HONG KONG (AFP) – Empat aktivis Hong Kong mengaku bersalah pada Jumat (29 Juli) atas subversi, pelanggaran yang dapat membuat mereka dipenjara selama bertahun-tahun di bawah undang-undang keamanan nasional kota yang diberlakukan Beijing.
China membentuk kembali Hong Kong dalam citra otoriternya, menggunakan undang-undang keamanan yang luas untuk membungkam perbedaan pendapat.
Kritik internasional terbaru terhadap undang-undang itu datang minggu ini dari Komite Hak Asasi Manusia PBB, yang mengatakan itu terlalu luas dan diterapkan secara sewenang-wenang.

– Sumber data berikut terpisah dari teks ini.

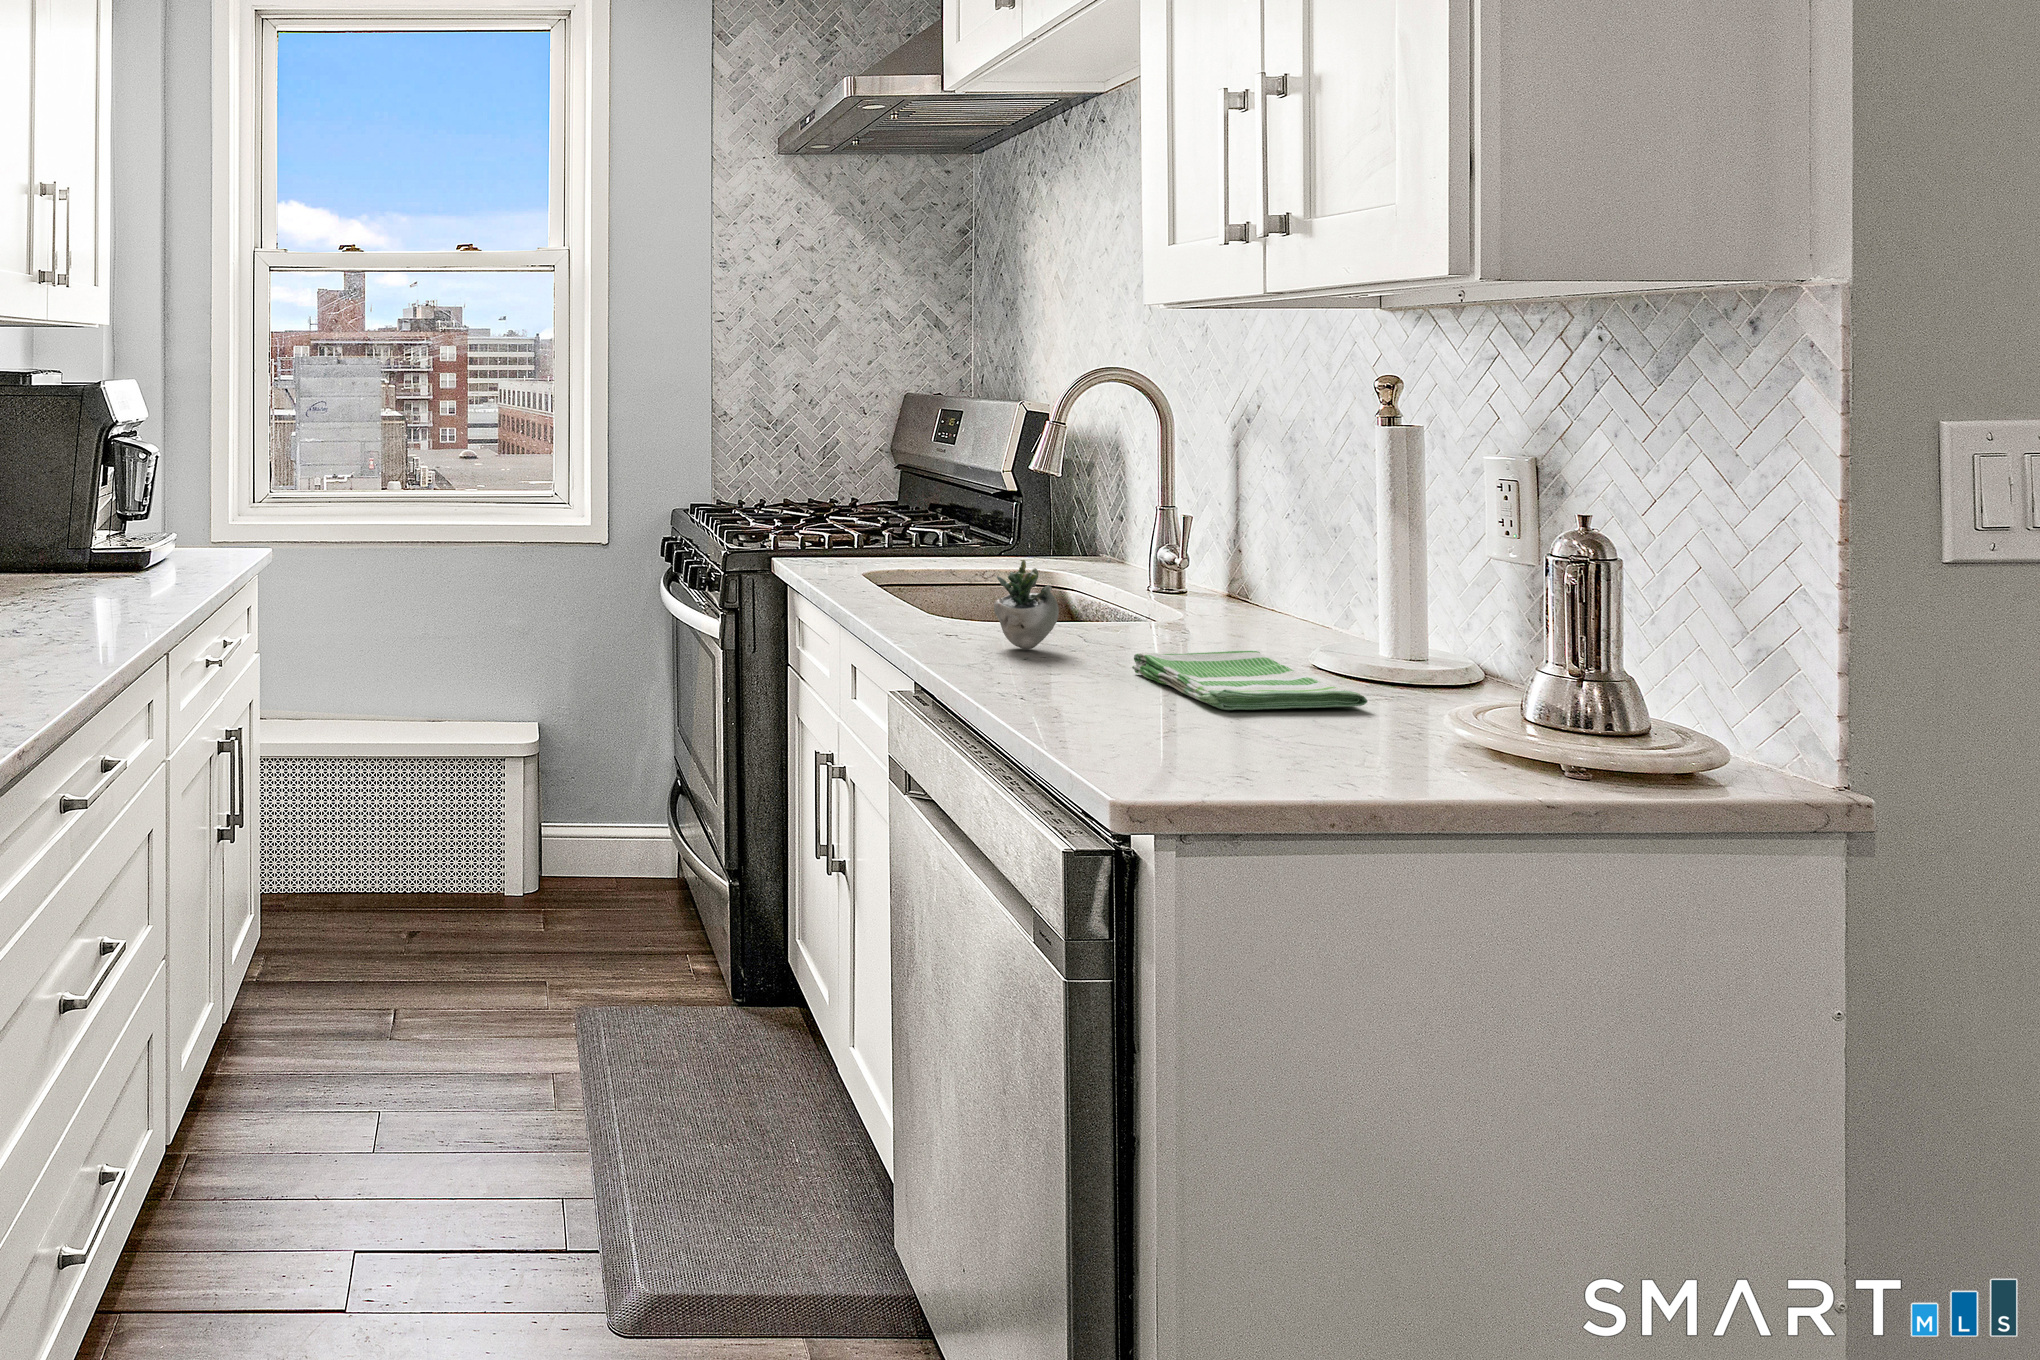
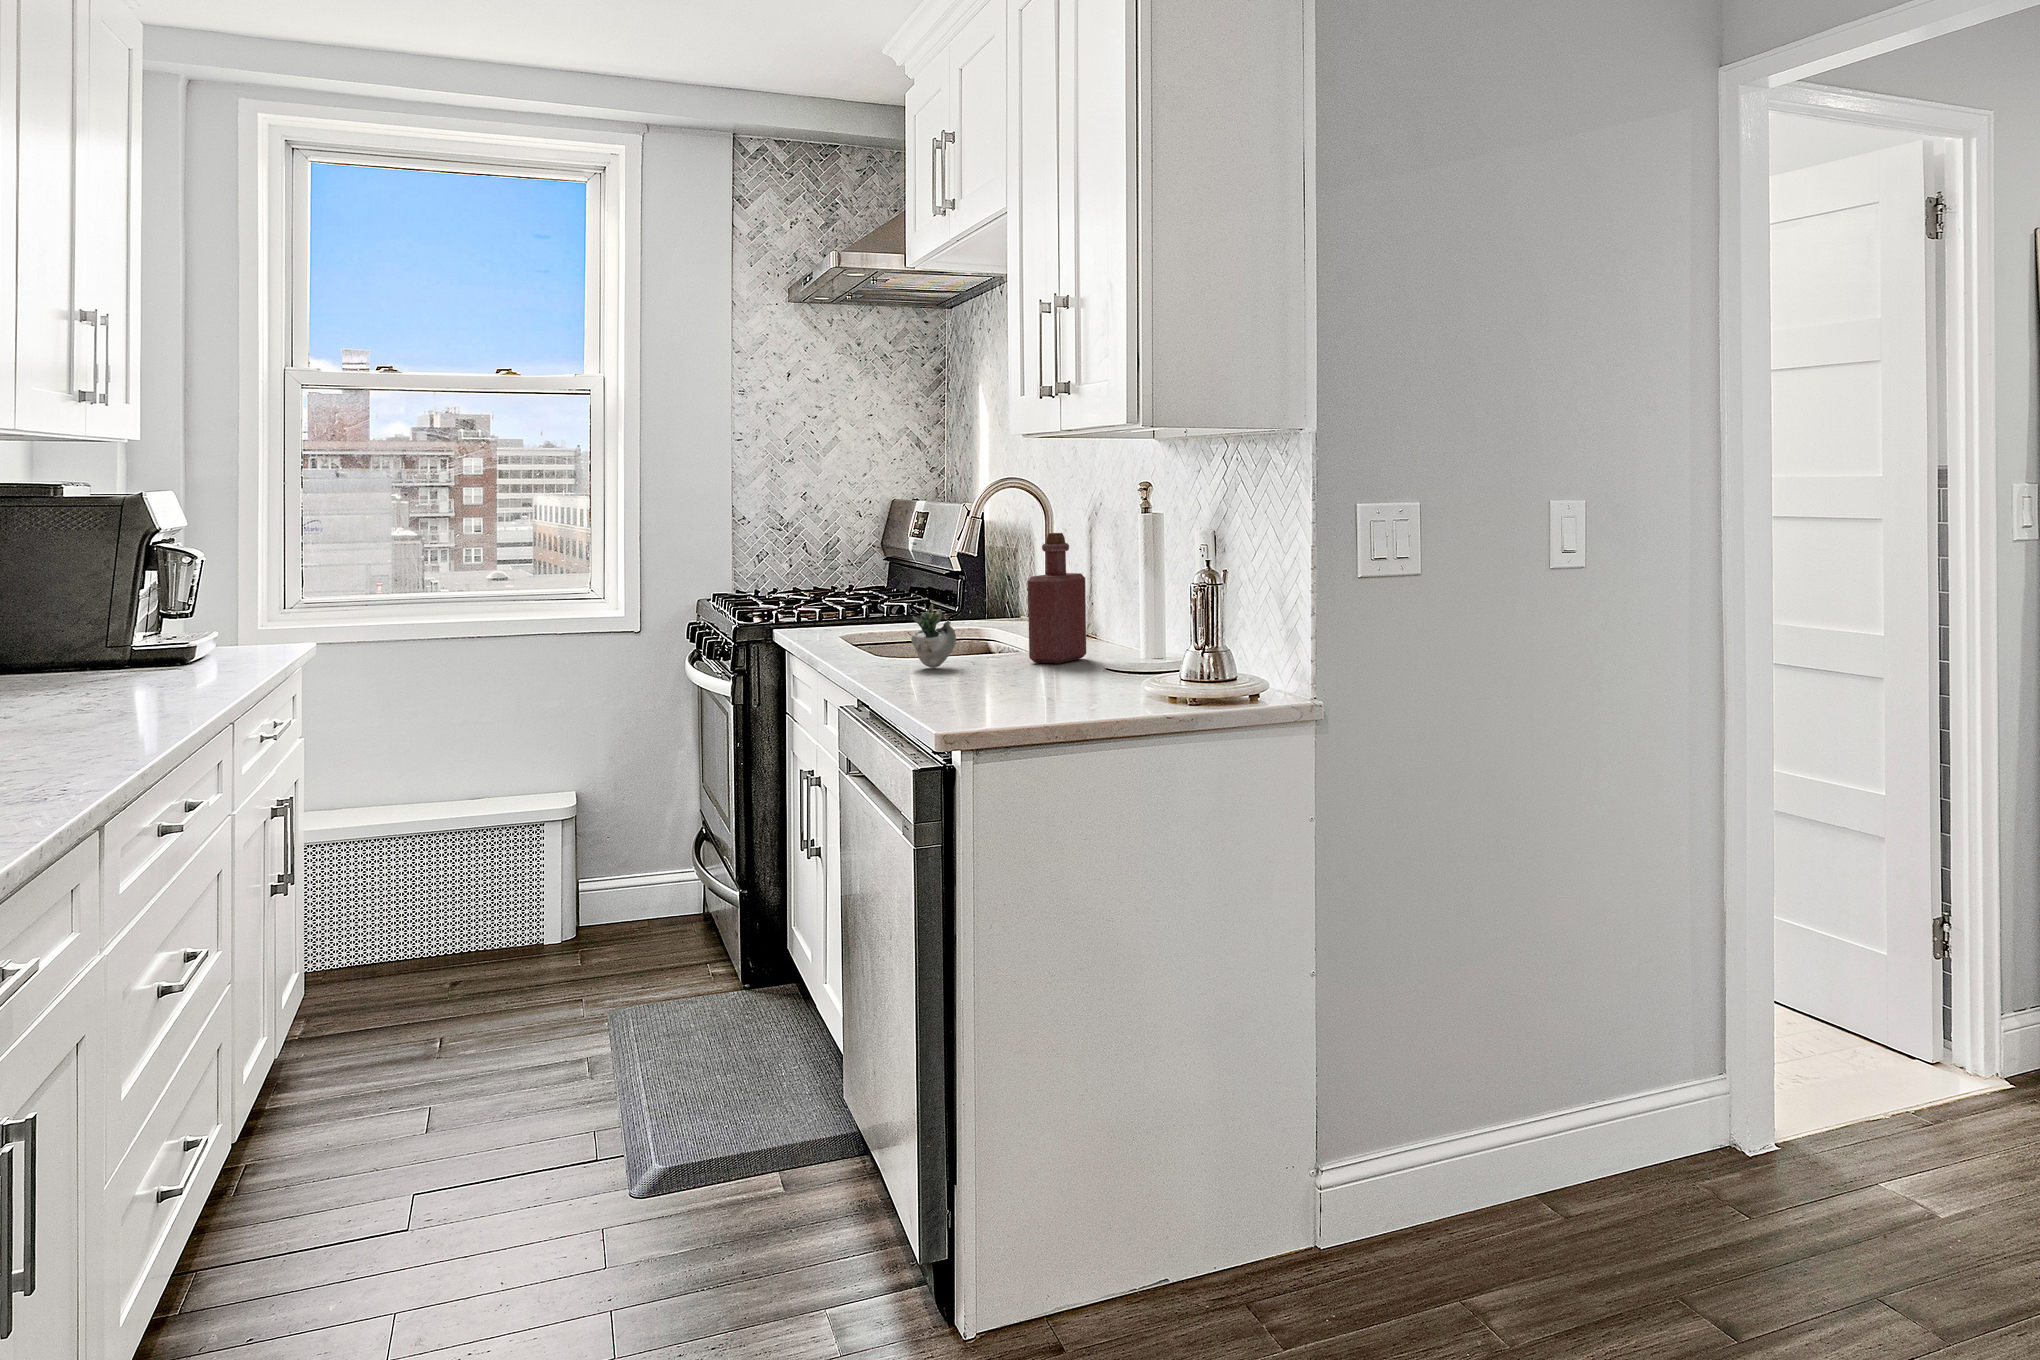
bottle: none [1163,466,1250,655] -> present [1027,533,1086,663]
dish towel: present [1132,651,1367,710] -> none [998,655,1133,688]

Pada hari Jumat, empat orang – berusia antara 19 dan 21 – mengaku bersalah atas subversi, setelah jaksa menuduh mereka menghasut orang lain untuk menggulingkan pemerintah.
Mereka sekarang dapat dipenjara selama bertahun-tahun di bawah undang-undang keamanan, yang diberlakukan China di Hong Kong pada tahun 2020 setelah gelombang protes pro-demokrasi yang besar dan terkadang disertai kekerasan.
Keempatnya dituduh mendirikan bilik jalanan untuk mempromosikan “revolusi” melawan pemerintah China dan menghasut separatisme. Sebagai bukti subversi, jaksa mengutip salah satu terdakwa yang mendesak masyarakat untuk tidak menggunakan aplikasi pelacakan kontak Covid-19 dan tidak mematuhi kebijakan anti-epidemi.
Para aktivis – Wong Yat-chin, Chan Chi-sum, Chu Wai-ying dan Wong Yuen-lam – sekarang menunggu hukuman. Mereka akan kembali ke pengadilan pada 24 September.
Lebih dari 200 orang telah ditangkap sejauh ini atas dugaan pelanggaran undang-undang keamanan. Pihak berwenang China dan Hong Kong telah menolak kritik terhadap undang-undang tersebut, dengan mengatakan itu “tidak berdasar”.
Kepala Eksekutif Hong Kong John Lee pada hari Jumat mengatakan undang-undang itu membawa stabilitas dan perdamaian kembali ke kota, menggambarkan kritik dari pengawas hak asasi manusia PBB sebagai “sesat”.